Learn to Love Data Analytics
The beauty of data? It isn’t subjective, and it doesn’t candy coat. It provides deep insights into learner engagement, baseline knowledge, and performance. Tracking and analyzing course completion rates, time spent on each module, quiz scores, and scenario decision points gives you invaluable insight. Analytics enable you to tailor your course to each learner’s areas of difficulty. In an era of continuous learning, they provide a road map for designing the all-important next steps in a continuous learning environment.
Make it Mobile
Today’s employees want opportunities to upskill. The main obstacle is time. According to a Deloitte study, the average employee can dedicate just 24 minutes a week to learning. Mobile provides an ideal solution: It enables access to course materials and learning activities anytime and anywhere. This flexibility is especially beneficial to those balancing work, family, or other commitments. Additional mobile advantages include just-in-time learning, interactivity, user-friendly interfaces, and push notifications.
Get Learners in the Game
Gamification is a powerful tool that significantly enhances the learning experience by incorporating game-like elements such as points, badges, leaderboards, and challenges into the learning content. Game-based learning frequently involves applying practical skills in typical workplace scenarios, making the learning more memorable.
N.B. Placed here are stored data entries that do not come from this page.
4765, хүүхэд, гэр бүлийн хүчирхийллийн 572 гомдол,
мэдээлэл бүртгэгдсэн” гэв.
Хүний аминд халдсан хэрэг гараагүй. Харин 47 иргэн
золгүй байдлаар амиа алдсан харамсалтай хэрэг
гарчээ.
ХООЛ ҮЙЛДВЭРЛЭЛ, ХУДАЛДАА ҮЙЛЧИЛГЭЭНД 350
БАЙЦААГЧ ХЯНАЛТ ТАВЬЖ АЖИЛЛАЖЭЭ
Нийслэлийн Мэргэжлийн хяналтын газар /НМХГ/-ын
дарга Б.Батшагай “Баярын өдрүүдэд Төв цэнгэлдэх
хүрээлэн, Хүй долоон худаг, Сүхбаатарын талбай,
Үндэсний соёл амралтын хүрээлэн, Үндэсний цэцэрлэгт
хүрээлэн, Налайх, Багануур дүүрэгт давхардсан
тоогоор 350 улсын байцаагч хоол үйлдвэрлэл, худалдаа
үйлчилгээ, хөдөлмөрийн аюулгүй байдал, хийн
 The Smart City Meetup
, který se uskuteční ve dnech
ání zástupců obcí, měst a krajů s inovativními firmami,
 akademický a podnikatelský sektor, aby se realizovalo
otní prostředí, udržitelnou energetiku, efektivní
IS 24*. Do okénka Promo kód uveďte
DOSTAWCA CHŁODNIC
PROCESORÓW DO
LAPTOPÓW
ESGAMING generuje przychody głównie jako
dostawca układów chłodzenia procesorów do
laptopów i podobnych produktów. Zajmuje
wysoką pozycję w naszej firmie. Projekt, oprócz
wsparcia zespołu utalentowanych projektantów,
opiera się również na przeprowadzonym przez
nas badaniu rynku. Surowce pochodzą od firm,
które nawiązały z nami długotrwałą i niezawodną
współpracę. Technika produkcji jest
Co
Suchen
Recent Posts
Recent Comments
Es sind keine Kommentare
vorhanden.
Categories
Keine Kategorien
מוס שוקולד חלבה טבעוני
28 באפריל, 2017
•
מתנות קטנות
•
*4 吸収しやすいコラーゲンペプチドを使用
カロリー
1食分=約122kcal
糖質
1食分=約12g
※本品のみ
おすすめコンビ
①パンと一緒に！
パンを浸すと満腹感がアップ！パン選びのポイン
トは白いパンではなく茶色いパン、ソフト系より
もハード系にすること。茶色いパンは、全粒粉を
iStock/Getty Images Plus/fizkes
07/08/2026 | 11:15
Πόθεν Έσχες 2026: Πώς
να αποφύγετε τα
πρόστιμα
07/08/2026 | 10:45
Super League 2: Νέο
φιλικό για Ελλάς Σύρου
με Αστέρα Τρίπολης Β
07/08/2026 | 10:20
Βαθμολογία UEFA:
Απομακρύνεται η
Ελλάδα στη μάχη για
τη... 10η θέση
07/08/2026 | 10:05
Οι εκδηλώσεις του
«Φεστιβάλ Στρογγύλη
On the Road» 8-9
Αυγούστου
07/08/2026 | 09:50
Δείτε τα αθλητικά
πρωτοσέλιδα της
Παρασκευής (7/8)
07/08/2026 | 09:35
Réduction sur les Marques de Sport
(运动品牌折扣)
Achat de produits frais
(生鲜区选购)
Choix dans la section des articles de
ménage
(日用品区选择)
Instant feedback helps learners understand what they’ve gotten right and opportunities for improvement. Lee Downs, Redwood’s lead ID, and I recently presented a highly gamified course at the SeriousPlay conference in Toronto. We were amazed at the rapid evolution and synergy of game technology and learning.
Clients Depend on Your Expertise
Occasionally, you will encounter clients who are new to learning and development or those who are under performance pressure to quickly deliver results. Expectations can be unrealistic, or budget constraints are in place that limit a producer’s delivery options. Some clients may not fully understand workplace learning strategies or the technological tools used to create today’s interactive courses. At Redwood, we go to extraordinary lengths to keep everyone on the same page and aligned to the same objectives. In all cases, we work with clients to ensure they are up-to-speed on both the production process and key touchpoints along the way.
If you’ve made it this far, thanks for allowing me to share 20 eLearning lessons I’ve learned over twenty years of L&D production. To play a part in helping individuals and organizations enhance their value and career performance potential has been an amazing opportunity for the entire Redwood team. And if the next twenty years are as exciting as the first, all I can say is buckle up—we are in for one hell of a ride!